> **Work order 1**
Copy out the entries below line for line, starting at the beginning of the entries and continuing down through the line that contains "Useful Links", with both ends included. Omit the pictures from your copy.

[Quoted passage — start]

Taking place exclusively in Tunis, the Abbara showcase extends Spring’s focus to include the organizations that are part of the Culture Resource network.  Abbara will feature cultural organizations that have had made outstanding artistic interventions in public spaces or that have produced art aimed at influencing positive social change and public well-being.

Abbara showcase artists and info can be found here.

////REDZONE

In collaboration with Norway’s Kirkelig Kulturverksted (KKV), Redzone is a festival that “focuses on freedom of expression through the arts and emphasizes the ability of the arts to dig deeply into the darkness of oblivion and concealment in the history of mankind.” This year’s showcase continues with the theme of freedom of expression, drawing attention to the artists whose art focuses delve into this. Many of the artists in this showcase also highlight the idea of ‘overcoming barriers’ as both a common global theme and one that is especially relevant to the region. An interesting aspect of this showcase is the particular emphasis on the ideas of inclusion and dialogue to conquer the barriers that separate us.

Redzone showcase artists and info can be found here.

2016 ARTISTS

Over the years, Spring has become a destination option for international artists wanting regional exposure and interactions; at, the same time, it offers a space for audiences and artists, both, to discover the possibilities for cross-cultural exchanges, connections and collaborations. The artistic programming of SPRING focuses especially on reaching out to those artists who define art and lead change. As the unconventional meets the traditional, SPRING 2016 celebrates accomplishments and diversity as illustrated by the eclectic artist lineups. Covering a wide range of cultures, the art and artists joining Spring Festival 2016 including theatre from Kuwait; music from Turkey, Syria, Tunisia, Algeria, US, Portugal, Palestine, and Jordan; dance from India and China; films from Iraq, and installation art from Lebanon.

2016 Lineup

ROUNDTABLES AND PUBLIC DISCUSSIONS: ARTISTS AGAINST ALL ODDS

Increasing numbers of artists and culture workers are using art as a form of expression to support human rights and social justice objectives for their communities. In return, often they face physical violence, persecution, imprisonment and, at times, death. It has become crucial that organizations focusing on human rights, freedom of expression and culture collectively work together to ensure the safety of artists and cultural managers at risk, and the continuation of the important work they do for society.

For the first time in the Arab region, Culture Resource, in consultation with Artistsafety.net, is creating a platform within the Spring Festival program to bring together regional and international stakeholders concerned with the safety of artists and cultural professionals for a two-day closed,consultation meeting. Taking place in Beirut, Artists Against All Odds is an initiative that invites a wide range of arts and non-arts actors from Lebanon (as a starting focal point) and the Arab region with international actors, to share perspectives, information and resources necessary to create a local/regional safety net for artists and cultural communicators facing repression, persecution and human rights violations as a result of their work.

[Quoted passage — finish]
[Source material — start]

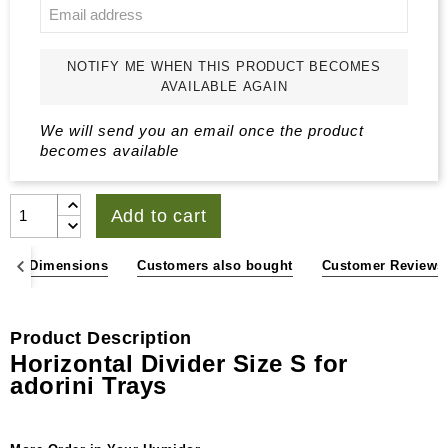
NOTIFY ME WHEN THIS PRODUCT BECOMES
AVAILABLE AGAIN
We will send you an email once the product
becomes available
Add to cart
ons & Dimensions
Customers also bought
Customer Reviews
Product Description
Horizontal Divider Size S for
adorini Trays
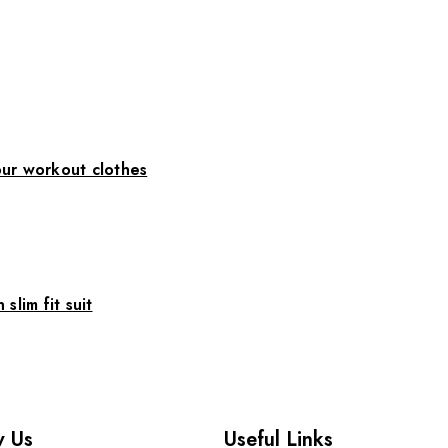
ur workout clothes
slim fit suit
 Us
Useful Links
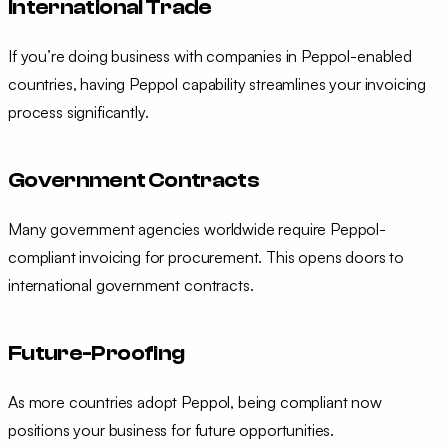
International Trade
If you’re doing business with companies in Peppol-enabled
countries, having Peppol capability streamlines your invoicing
process significantly.
Government Contracts
Many government agencies worldwide require Peppol-
compliant invoicing for procurement. This opens doors to
international government contracts.
Future-Proofing
As more countries adopt Peppol, being compliant now
positions your business for future opportunities.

[Source material — finish]

> **Work order 2**
Answer these questions about the Spring Festival text, putting each answer on its own line with the same letter:
(a) In which city does the Abbara showcase take place?
(b) Which Norwegian organization is Redzone held in collaboration with?
(c) In which city does Artists Against All Odds take place?

> **Task solution 1**
NOTIFY ME WHEN THIS PRODUCT BECOMES
AVAILABLE AGAIN
We will send you an email once the product
becomes available
Add to cart
ons & Dimensions
Customers also bought
Customer Reviews
Product Description
Horizontal Divider Size S for
adorini Trays
ur workout clothes
slim fit suit
 Us
Useful Links

> **Task solution 2**
(a) Tunis
(b) Kirkelig Kulturverksted (KKV)
(c) Beirut